NewsPublished 30 August 2023
London International Youth Science Forum inspires future doctor
Joseph Bahoo from Sacred Heart College, Auckland was one of three students Royal Society Te Apārangi supported to attend the London International Youth Science Forum last month – a summer residential school that connects the world’s brightest rangatahi with Nobel Prize winners, and top UK universities.
Joseph says the experience was life changing, and he now aims to become a doctor and use his skills to one day help people in his home country of Iraq.
“The London International Youth Science Forum was absolutely amazing. it truly was an honour to attend and represent Aotearoa.”
Joseph says the calibre of their lecturers was outstanding, including Nobel Prize Winner, Professor Ben Feringa, who gave the keynote address.
He says it is hard to narrow down an event that interested him the most, but some that stood out were Professor David Nutt's lecture on 'Why Scientists Should Also Be Revolutionaries', Dr Stephen Maher's lecture on 'The Past, Present, and Future Treatment of Cancer', and Dr Padmasayee Papineni's lecture on 'Emerging Infections'.
Joseph says each of the lectures helped him develop interests in the different fields of psychopharmacology and psychiatry (neuroscience), cancer research, and epidemiology.
“I also confirmed a deep interest in surgery upon visiting the University of Bristol, School of Anatomy, as well as the NIHR Cambridge Biomedical Research Centre at the University of Cambridge.”
He says these events out of the many on offer allowed him to come back to Aotearoa with a strong idea of his next steps in tertiary education – study medicine with the aim of becoming a doctor.
“And after that, I’d really appreciate the opportunity to continue further studies, possibly overseas.
“While I do have plenty of time until this happens, the London International Youth Science Forum already has me dreaming of future specialisations and specific fields I would like to enter.”
Joseph says aside from the educational benefits that the forum gave him, it was valuable to spend two weeks with a range of different people and cultures from all over the world.

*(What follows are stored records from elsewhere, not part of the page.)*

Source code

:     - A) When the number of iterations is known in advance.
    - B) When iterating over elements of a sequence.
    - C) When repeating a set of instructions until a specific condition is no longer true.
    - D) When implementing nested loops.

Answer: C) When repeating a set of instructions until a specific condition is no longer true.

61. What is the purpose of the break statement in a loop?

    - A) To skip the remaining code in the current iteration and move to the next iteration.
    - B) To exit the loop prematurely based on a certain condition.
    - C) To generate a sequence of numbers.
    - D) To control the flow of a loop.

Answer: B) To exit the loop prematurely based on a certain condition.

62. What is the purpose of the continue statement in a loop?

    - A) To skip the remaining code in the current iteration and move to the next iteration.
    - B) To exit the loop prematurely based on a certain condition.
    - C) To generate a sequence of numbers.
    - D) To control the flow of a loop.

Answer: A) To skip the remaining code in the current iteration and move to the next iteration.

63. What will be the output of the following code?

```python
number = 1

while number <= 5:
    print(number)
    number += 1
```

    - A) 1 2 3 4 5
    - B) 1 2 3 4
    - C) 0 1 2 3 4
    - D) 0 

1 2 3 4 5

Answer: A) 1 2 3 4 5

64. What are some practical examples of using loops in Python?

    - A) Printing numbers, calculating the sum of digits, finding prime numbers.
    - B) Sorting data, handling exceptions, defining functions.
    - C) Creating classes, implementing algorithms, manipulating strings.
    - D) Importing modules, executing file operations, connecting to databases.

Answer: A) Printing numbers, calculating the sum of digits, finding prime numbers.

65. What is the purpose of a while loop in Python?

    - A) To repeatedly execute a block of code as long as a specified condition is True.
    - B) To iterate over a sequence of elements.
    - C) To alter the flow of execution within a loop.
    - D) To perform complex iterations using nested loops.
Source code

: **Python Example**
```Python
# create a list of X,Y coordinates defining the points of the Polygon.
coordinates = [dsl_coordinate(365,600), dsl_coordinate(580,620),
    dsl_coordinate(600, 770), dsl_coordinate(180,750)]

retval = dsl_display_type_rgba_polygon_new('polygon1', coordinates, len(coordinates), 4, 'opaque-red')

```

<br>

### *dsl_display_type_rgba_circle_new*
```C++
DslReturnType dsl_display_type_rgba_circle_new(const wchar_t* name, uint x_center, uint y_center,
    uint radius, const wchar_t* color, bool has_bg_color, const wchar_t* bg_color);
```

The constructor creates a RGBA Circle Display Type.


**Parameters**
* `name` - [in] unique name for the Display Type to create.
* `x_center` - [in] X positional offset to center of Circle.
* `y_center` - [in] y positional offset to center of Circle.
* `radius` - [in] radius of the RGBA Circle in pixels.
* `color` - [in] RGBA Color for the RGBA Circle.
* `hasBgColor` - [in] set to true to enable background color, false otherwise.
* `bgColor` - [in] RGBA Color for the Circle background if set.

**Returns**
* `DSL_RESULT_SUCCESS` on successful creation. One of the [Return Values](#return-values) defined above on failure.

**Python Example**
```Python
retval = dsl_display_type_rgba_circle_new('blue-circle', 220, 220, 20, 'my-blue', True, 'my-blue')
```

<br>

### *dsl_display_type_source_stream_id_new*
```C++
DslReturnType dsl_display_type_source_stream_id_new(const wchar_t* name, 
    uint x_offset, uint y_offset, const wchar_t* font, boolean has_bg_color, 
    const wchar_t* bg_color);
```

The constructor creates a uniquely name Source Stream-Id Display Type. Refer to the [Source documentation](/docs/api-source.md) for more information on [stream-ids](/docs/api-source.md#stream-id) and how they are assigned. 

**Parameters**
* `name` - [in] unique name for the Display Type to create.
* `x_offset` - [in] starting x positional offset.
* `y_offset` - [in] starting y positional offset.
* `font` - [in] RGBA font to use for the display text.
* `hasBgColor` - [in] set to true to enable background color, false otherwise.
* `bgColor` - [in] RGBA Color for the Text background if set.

“The stories people had to offer only make it clearer to me how fortunate we are to live in Aotearoa New Zealand, compared to many countries who are in states of instability in many fields.
“It was this aspect of the forum which has inspired me to travel overseas sometime after my study, hoping to serve in programmes like Mercy Ships, or Doctors without Borders.”
He says these programmes strive to serve those struggling from health issues in regions of high conflict or inadequate healthcare systems.
Joseph says that if he got to choose, he would love to pursue medical aid in Iraq, where years of conflict and inadequate systems mean that a large portion of the population suffers from poor healthcare.
“As Assyrian Christians, my family is among many that have fled Iraq fearing instability, war, and persecution due to religion.
“The Assyrians, once a culturally dominant Civilisation, have now become a Christian minority in the Middle East, and it would be an honour to go and serve those who are continuously facing such situations.
“I am forever thankful to all of those who have supported me, including Royal Society Te Apārangi. Without their support, none of this would have been possible.”